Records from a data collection
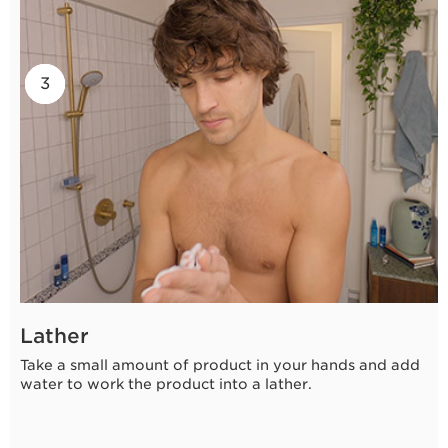
2
3
1
Lather
Take a small amount of product in your hands and add
water to work the product into a lather.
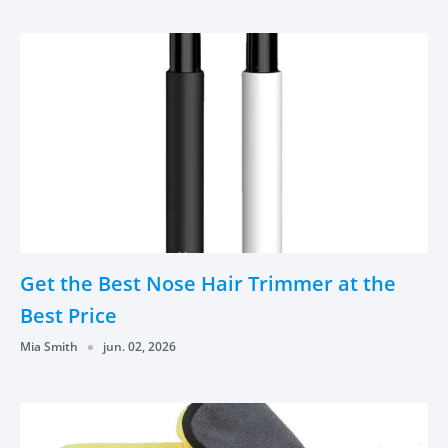
Get the Best Nose Hair Trimmer at the
Best Price
Mia Smith
jun. 02, 2026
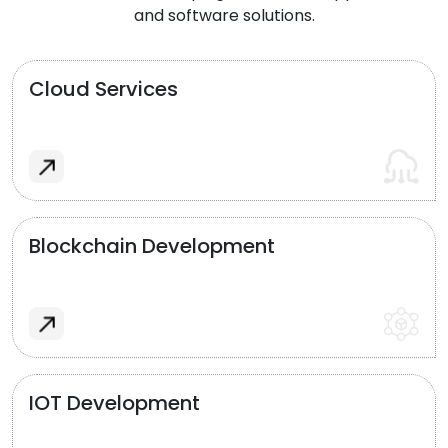
and software solutions.
Cloud Services
Blockchain Development
IOT Development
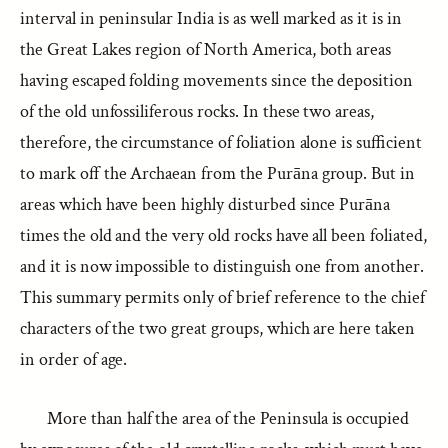
interval in peninsular India is as well marked as it is in
the Great Lakes region of North America, both areas
having escaped folding movements since the deposition
of the old unfossiliferous rocks. In these two areas,
therefore, the circumstance of foliation alone is sufficient
to mark off the Archaean from the Purāna group. But in
areas which have been highly disturbed since Purāna
times the old and the very old rocks have all been foliated,
and it is now impossible to distinguish one from another.
This summary permits only of brief reference to the chief
characters of the two great groups, which are here taken
in order of age.
More than half the area of the Peninsula is occupied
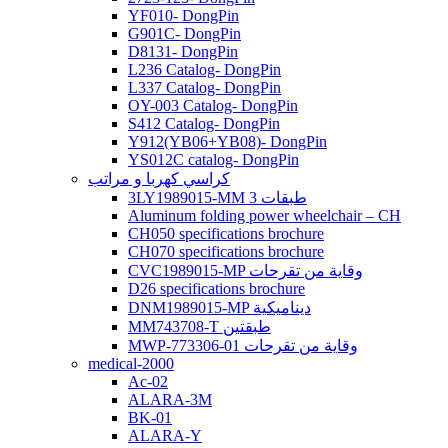
YF010- DongPin
G901C- DongPin
D8131- DongPin
L236 Catalog- DongPin
L337 Catalog- DongPin
OY-003 Catalog- DongPin
S412 Catalog- DongPin
Y912(YB06+YB08)- DongPin
YS012C catalog- DongPin
كراسي كهربا و مراتب
3LY1989015-MM 3 طبقات
Aluminum folding power wheelchair – CH
CH050 specifications brochure
CH070 specifications brochure
CVC1989015-MP وقاية من تقرحات
D26 specifications brochure
DNM1989015-MP ديناميكية
MM743708-T طبقتين
MWP-773306-01 وقاية من تقرحات
medical-2000
Ac-02
ALARA-3M
BK-01
ALARA-Y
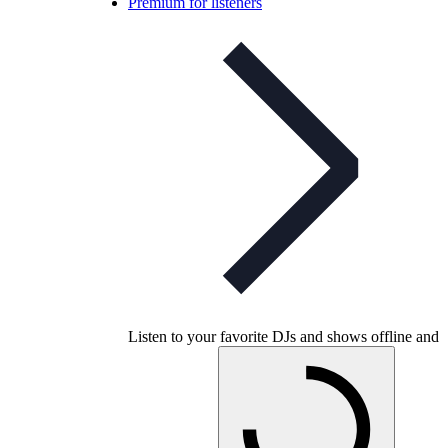
Premium for listeners
Listen to your favorite DJs and shows offline and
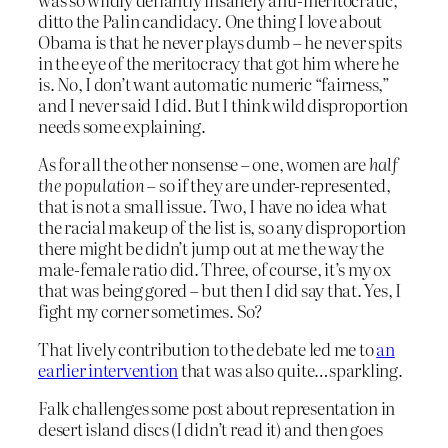
ditto the Palin candidacy. One thing I love about
Obama is that he never plays dumb – he never spits
in the eye of the meritocracy that got him where he
is. No, I don’t want automatic numeric “fairness,”
and I never said I did. But I think wild disproportion
needs some explaining.
As for all the other nonsense – one, women are
half
the population
– so if they are under-represented,
that is not a small issue. Two, I have no idea what
the racial makeup of the list is, so any disproportion
there might be didn’t jump out at me the way the
male-female ratio did. Three, of course, it’s my ox
that was being gored – but then I did say that. Yes, I
fight my corner sometimes. So?
That lively contribution to the debate led me to
an
earlier intervention
that was also quite…sparkling.
Falk challenges some post about representation in
desert island discs (I didn’t read it) and then goes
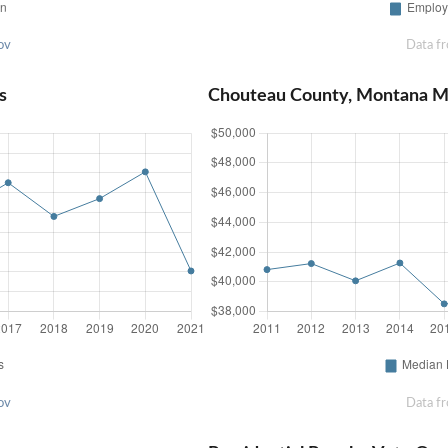
ov
Data f
s
Chouteau County, Montana M
ov
Data f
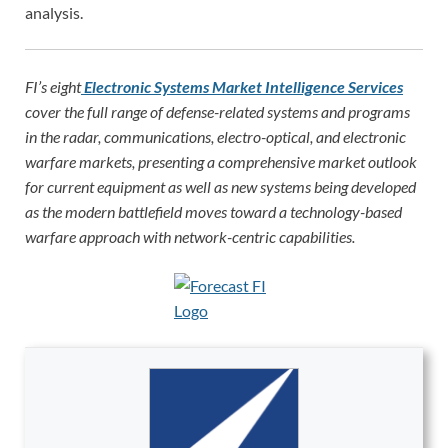
analysis.
FI’s eight
Electronic Systems Market Intelligence Services
cover the full range of defense-related systems and programs
in the radar, communications, electro-optical, and electronic
warfare markets, presenting a comprehensive market outlook
for current equipment as well as new systems being developed
as the modern battlefield moves toward a technology-based
warfare approach with network-centric capabilities.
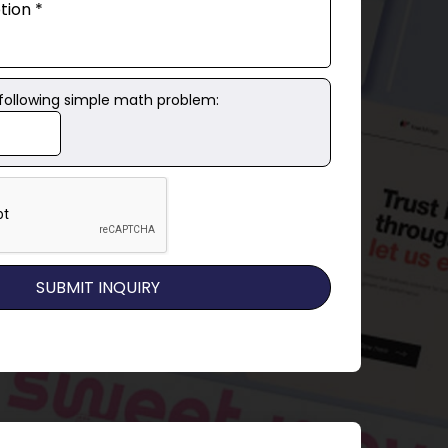
 following simple math problem:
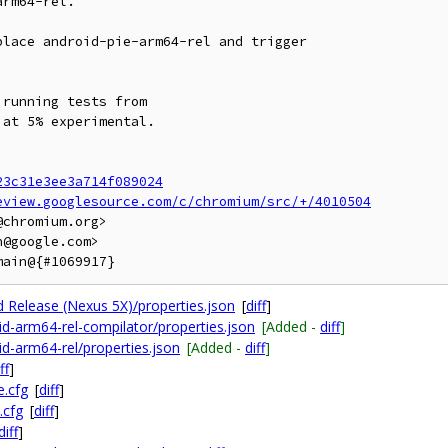
rm64-rel.

lace android-pie-arm64-rel and trigger

running tests from

at 5% experimental.

23c31e3ee3a714f089024
eview.googlesource.com/c/chromium/src/+/4010504
chromium.org>

@google.com>

id Release (Nexus 5X)/properties.json
[
diff
]
oid-arm64-rel-compilator/properties.json
[Added -
diff
]
id-arm64-rel/properties.json
[Added -
diff
]
ff
]
e.cfg
[
diff
]
.cfg
[
diff
]
diff
]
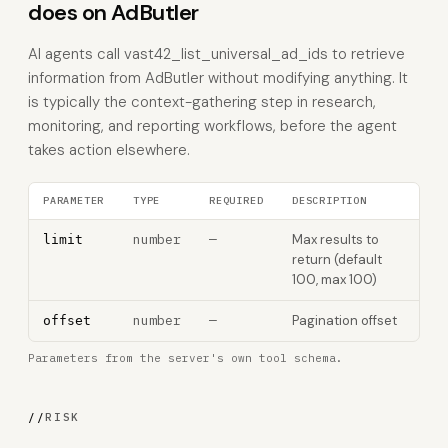
does on AdButler
AI agents call vast42_list_universal_ad_ids to retrieve
information from AdButler without modifying anything. It
is typically the context-gathering step in research,
monitoring, and reporting workflows, before the agent
takes action elsewhere.
PARAMETER
TYPE
REQUIRED
DESCRIPTION
number
—
Max results to
limit
return (default
100, max 100)
number
—
Pagination offset
offset
Parameters from the server's own tool schema.
//
RISK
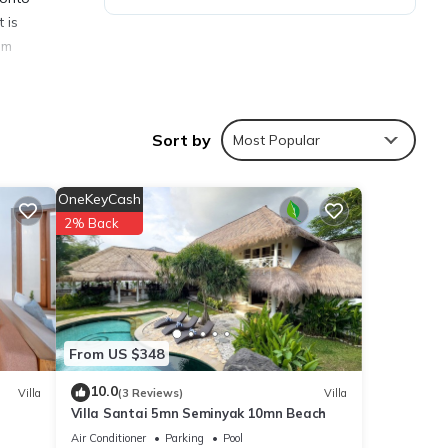
 is
om
Sort by
Most Popular
ties
OneKeyCash
ce to
2% Back
ails
From US $348
e
f you
10.0
Villa
(3 Reviews)
Villa
Villa Santai 5mn Seminyak 10mn Beach
Air Conditioner
Parking
Pool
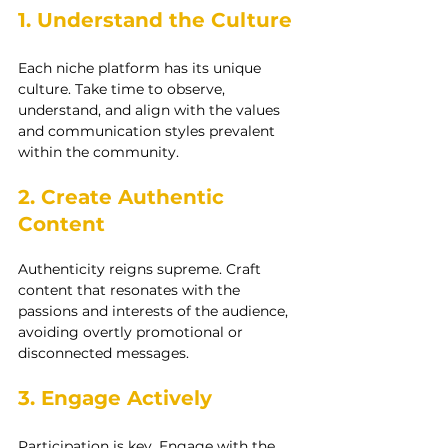
1. Understand the Culture
Each niche platform has its unique 
culture. Take time to observe, 
understand, and align with the values 
and communication styles prevalent 
within the community.
2. Create Authentic 
Content
Authenticity reigns supreme. Craft 
content that resonates with the 
passions and interests of the audience, 
avoiding overtly promotional or 
disconnected messages.
3. Engage Actively
Participation is key. Engage with the 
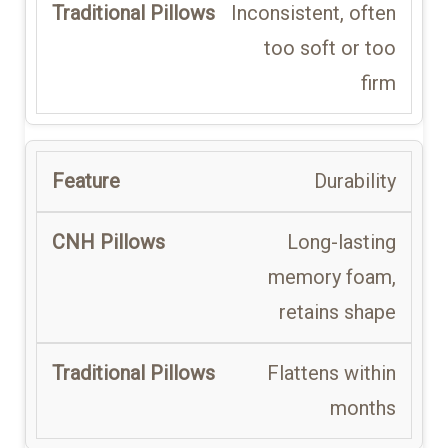
Inconsistent, often
too soft or too
firm
Durability
Long-lasting
memory foam,
retains shape
Flattens within
months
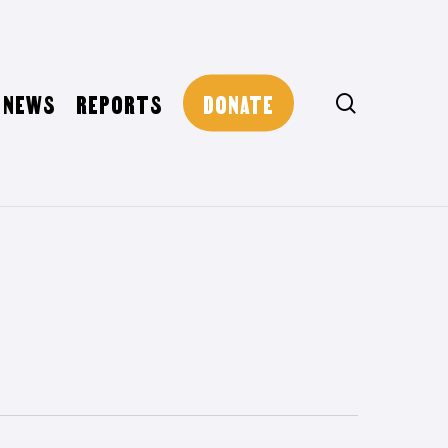
NEWS
REPORTS
DONATE
search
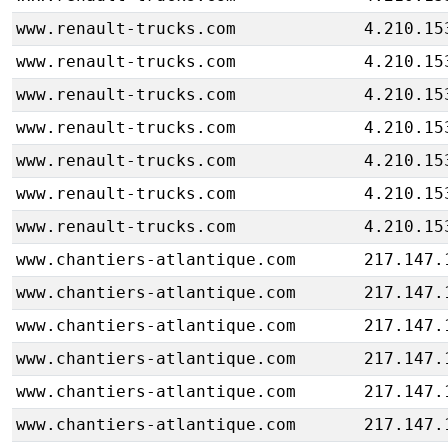
www.renault-trucks.com
4.210.15
www.renault-trucks.com
4.210.15
www.renault-trucks.com
4.210.15
www.renault-trucks.com
4.210.15
www.renault-trucks.com
4.210.15
www.renault-trucks.com
4.210.15
www.renault-trucks.com
4.210.15
www.chantiers-atlantique.com
217.147.
www.chantiers-atlantique.com
217.147.
www.chantiers-atlantique.com
217.147.
www.chantiers-atlantique.com
217.147.
www.chantiers-atlantique.com
217.147.
www.chantiers-atlantique.com
217.147.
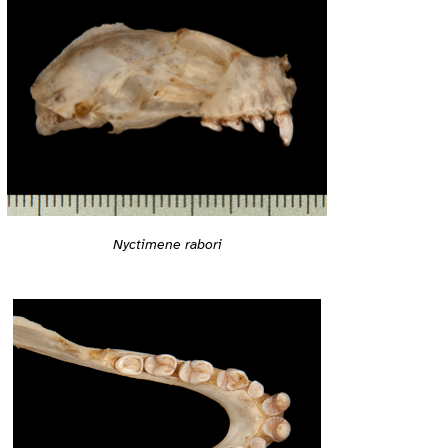
Nyctimene rabori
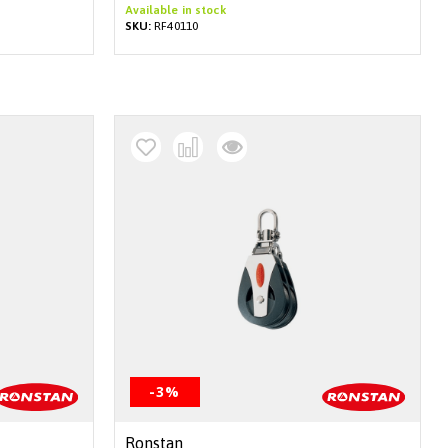
Available in stock
SKU:
RF40110
-3%
Ronstan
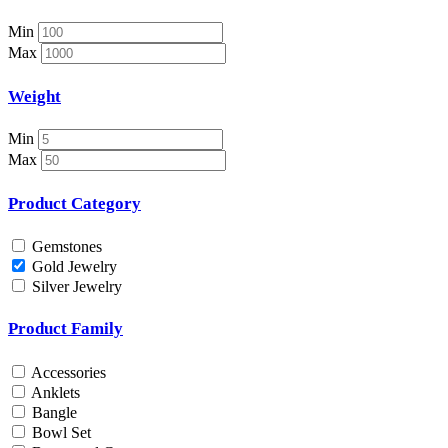
Necklace Set
Nosepin
Min
Pendant Chain
Max
Pendant Set
Pendants
Weight
Pens
Pooja Item
Min
Rings & Bands
Max
Spare Parts
Spectacles
Product Category
Temple
Toe Rings
Gemstones
Trays and Displays
Gold Jewelry
Utensils
Silver Jewelry
Waist Belts
Waist Keychain
Product Family
Watches
Occasion
Accessories
Anklets
Anniversary
Bangle
Baby Shower
Bowl Set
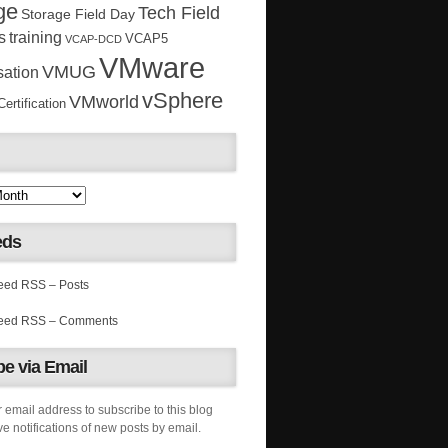
ge
Tech Field
Storage Field Day
s
training
VCAP5
VCAP-DCD
VMware
VMUG
sation
vSphere
VMworld
rtification
eds
RSS – Posts
RSS – Comments
e via Email
 email address to subscribe to this blog
e notifications of new posts by email.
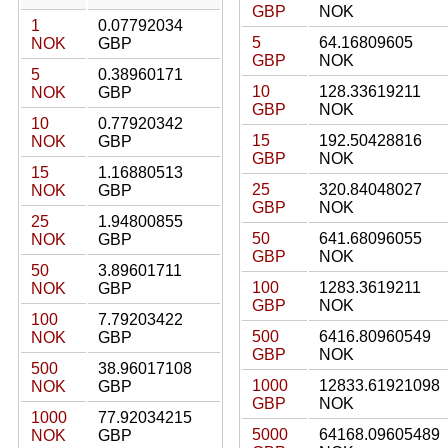
GBP
NOK
1
0.07792034
5
64.16809605
NOK
GBP
GBP
NOK
5
0.38960171
10
128.33619211
NOK
GBP
GBP
NOK
10
0.77920342
15
192.50428816
NOK
GBP
GBP
NOK
15
1.16880513
25
320.84048027
NOK
GBP
GBP
NOK
25
1.94800855
50
641.68096055
NOK
GBP
GBP
NOK
50
3.89601711
100
1283.3619211
NOK
GBP
GBP
NOK
100
7.79203422
500
6416.80960549
NOK
GBP
GBP
NOK
500
38.96017108
1000
12833.61921098
NOK
GBP
GBP
NOK
1000
77.92034215
5000
64168.09605489
NOK
GBP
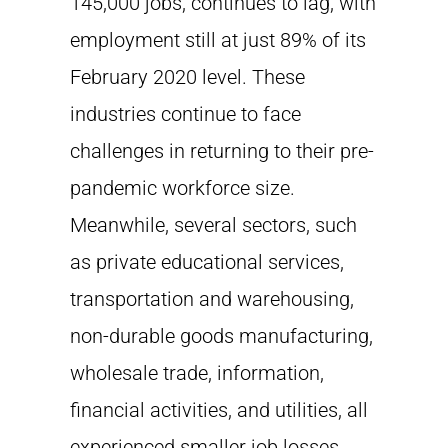
145,000 jobs, continues to lag, with
employment still at just 89% of its
February 2020 level. These
industries continue to face
challenges in returning to their pre-
pandemic workforce size.
Meanwhile, several sectors, such
as private educational services,
transportation and warehousing,
non-durable goods manufacturing,
wholesale trade, information,
financial activities, and utilities, all
experienced smaller job losses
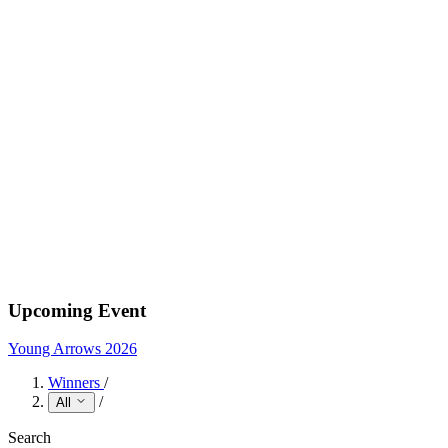
Upcoming Event
Young Arrows 2026
Winners
/
/
All
Search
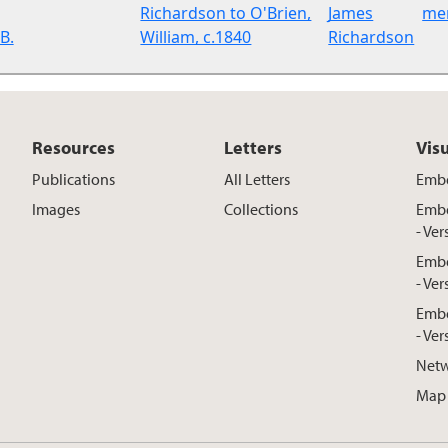
Richardson to O'Brien,
James
me
B.
William, c.1840
Richardson
Resources
Letters
Vis
Publications
All Letters
Embe
Images
Collections
Embe
- Ver
Embe
- Ver
Embe
- Ver
Netw
Map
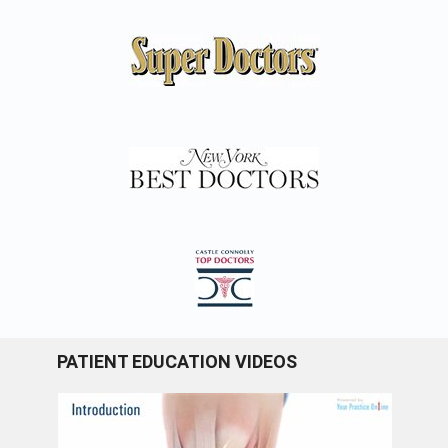
PATIENT EDUCATION VIDEOS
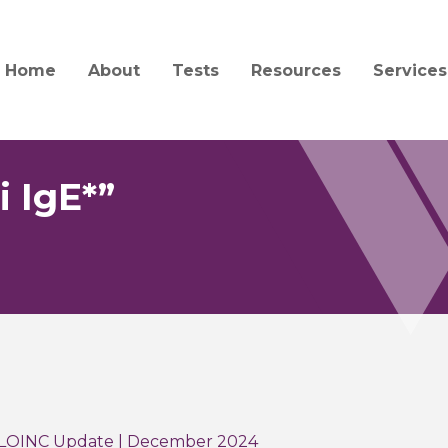
Home
About
Tests
Resources
Services
Mission and History
Test Catalog
Specimen Collection a
Client S
Transport
Quality and Compliance
Test Updates
Billing
Forensic Collection and
 IgE*”
Acceptability
People
Informa
Interpretation Guides 
Jobs
Central
Forms
Service
News
Order Supplies
Courier
Education
COVID-19 Information
 LOINC Update | December 2024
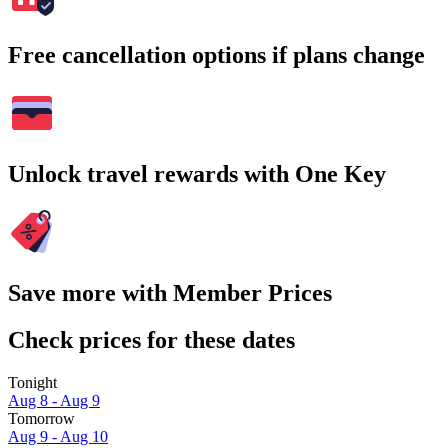
Free cancellation options if plans change
Unlock travel rewards with One Key
Save more with Member Prices
Check prices for these dates
Tonight
Aug 8 - Aug 9
Tomorrow
Aug 9 - Aug 10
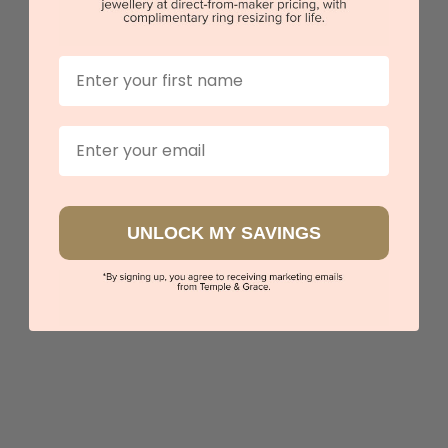
First Name
Diamond Halo Pendant
$2,268
Email
Sydney
|
Melbourne
|
Brisbane
|
Perth
|
Adelaide
UNLOCK MY SAVINGS
View in showroom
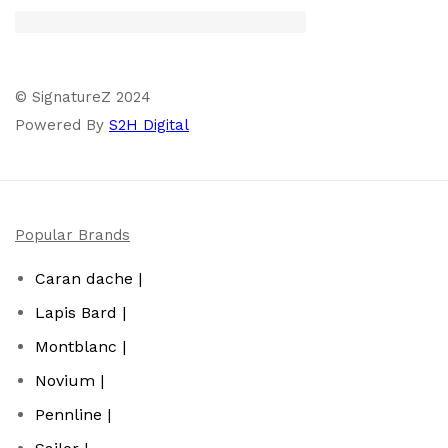
© SignatureZ 2024
Powered By
S2H Digital
Popular Brands
Caran dache |
Lapis Bard |
Montblanc |
Novium |
Pennline |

(Job): Pictures stay out. Repeat only the lines from the beginning of the data through the line that has "having escaped folding".

(Your solution):
2
3
1
Lather
Take a small amount of product in your hands and add
water to work the product into a lather.
Get the Best Nose Hair Trimmer at the
Best Price
Mia Smith
jun. 02, 2026
and software solutions.
Cloud Services
Blockchain Development
IOT Development
interval in peninsular India is as well marked as it is in
the Great Lakes region of North America, both areas
having escaped folding movements since the deposition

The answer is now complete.